GÖKYÜZÜ
O kaygısız alayı sonsuz gök mavisinin
Gamsız güzelliğiyle ezer çiçekler gibi,
Kupkuru bir acılar çölünde için için
Ökeliğine lanet eden güçsüz şairi.
Kaçsam, gözümü yumsam da duyumsarım yine
Bir pişmanlık gibi o bakar bomboş ruhuma,
Nereye kaçsam? Bu acı alayın üstüne
Hangi amansız geceyi atsam dalga dalga?
Yükselin sisler, bir örnek külünüzü serpin
Uzun duman paçavralarıyla gökyüzüne:
Boğulsun mosmor bataklığı donuk gözlerin
Ve bir büyük, bir sessiz tavan çekin üstüme!
Ve sen canım Sıkıntı, çık Lethe göllerinden
Çık da gel topla soluk sazları ve balçığı,
Yorulmaz elinle ör delikleri yeniden
O yaramaz kuşların mavilikte açtığı.
Kara yüzlü ocaklar dumanlarını salsın
Ve söndürsün islerin o gezici zindanı
Ürpertisi içinde kara uzantıların,
Ufukta can çekişen sarı gün ışığını.
Gök öldü. Ey madde, koşuyorum sana doğru!

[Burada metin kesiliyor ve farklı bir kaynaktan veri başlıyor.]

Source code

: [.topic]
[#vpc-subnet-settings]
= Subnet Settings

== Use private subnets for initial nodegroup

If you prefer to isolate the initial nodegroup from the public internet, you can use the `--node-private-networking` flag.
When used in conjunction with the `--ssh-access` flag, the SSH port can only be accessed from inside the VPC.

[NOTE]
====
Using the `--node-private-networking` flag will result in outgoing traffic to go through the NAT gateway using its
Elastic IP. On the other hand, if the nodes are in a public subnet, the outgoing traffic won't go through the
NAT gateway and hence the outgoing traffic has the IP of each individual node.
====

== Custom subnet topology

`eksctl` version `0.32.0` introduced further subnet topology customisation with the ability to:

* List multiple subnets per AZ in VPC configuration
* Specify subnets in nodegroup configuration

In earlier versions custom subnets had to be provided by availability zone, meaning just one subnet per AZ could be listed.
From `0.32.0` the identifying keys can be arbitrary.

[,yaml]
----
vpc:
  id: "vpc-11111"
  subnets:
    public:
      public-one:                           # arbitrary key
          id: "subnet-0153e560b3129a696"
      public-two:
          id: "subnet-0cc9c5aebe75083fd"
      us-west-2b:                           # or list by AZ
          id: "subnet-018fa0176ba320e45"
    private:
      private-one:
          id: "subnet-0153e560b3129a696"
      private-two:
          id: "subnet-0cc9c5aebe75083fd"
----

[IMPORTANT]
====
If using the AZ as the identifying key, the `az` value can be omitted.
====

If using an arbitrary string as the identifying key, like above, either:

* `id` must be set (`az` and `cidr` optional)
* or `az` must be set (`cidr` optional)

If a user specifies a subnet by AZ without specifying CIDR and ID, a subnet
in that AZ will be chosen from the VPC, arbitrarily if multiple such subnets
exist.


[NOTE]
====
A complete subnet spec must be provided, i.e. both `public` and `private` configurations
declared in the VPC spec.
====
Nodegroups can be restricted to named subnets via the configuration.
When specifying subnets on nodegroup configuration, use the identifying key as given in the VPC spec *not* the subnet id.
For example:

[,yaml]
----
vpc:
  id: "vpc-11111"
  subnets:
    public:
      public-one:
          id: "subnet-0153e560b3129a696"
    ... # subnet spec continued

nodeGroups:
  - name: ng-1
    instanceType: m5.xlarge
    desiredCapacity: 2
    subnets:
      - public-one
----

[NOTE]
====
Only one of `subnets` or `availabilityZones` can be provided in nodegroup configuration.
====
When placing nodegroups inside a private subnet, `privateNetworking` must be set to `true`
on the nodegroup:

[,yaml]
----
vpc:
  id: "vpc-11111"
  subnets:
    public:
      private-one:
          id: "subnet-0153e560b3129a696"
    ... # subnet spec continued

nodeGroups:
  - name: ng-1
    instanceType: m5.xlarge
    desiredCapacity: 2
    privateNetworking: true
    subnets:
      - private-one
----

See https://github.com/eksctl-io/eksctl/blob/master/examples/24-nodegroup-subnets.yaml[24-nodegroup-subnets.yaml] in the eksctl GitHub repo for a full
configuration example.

Unutayım Günah'ı, zalim Ülkü'yü sende,
Bırak, mutlu insan sürüsünün uyuduğu
O rahat ağılı paylaşsın bu çileli de!
Değil mi ki hıçkıran düşünceyi süsleyecek
Hünerini yitirmiş artık şu bomboş beynim,
Duvar dibinde yatan düzgün kabına örnek;
Karanlık bir ölüme yasla esner giderim.
Ama gök baskın, çanda şarkısın duyuyorum
O hayın zaferiyle bizi daha derinden
Vurmak için o sese dönüşüyor ey ruhum,
Canlı madenden mavi dualarca dökülen.
Kopup eskiliği içinde sisler ardından,
Deliyor doğuştan sancını bir kılıç gibi;
Boş başkaldırısıyla nereye kaçar insan?
Mavi gök, mavi gök tutsak etmiş düşüncemi.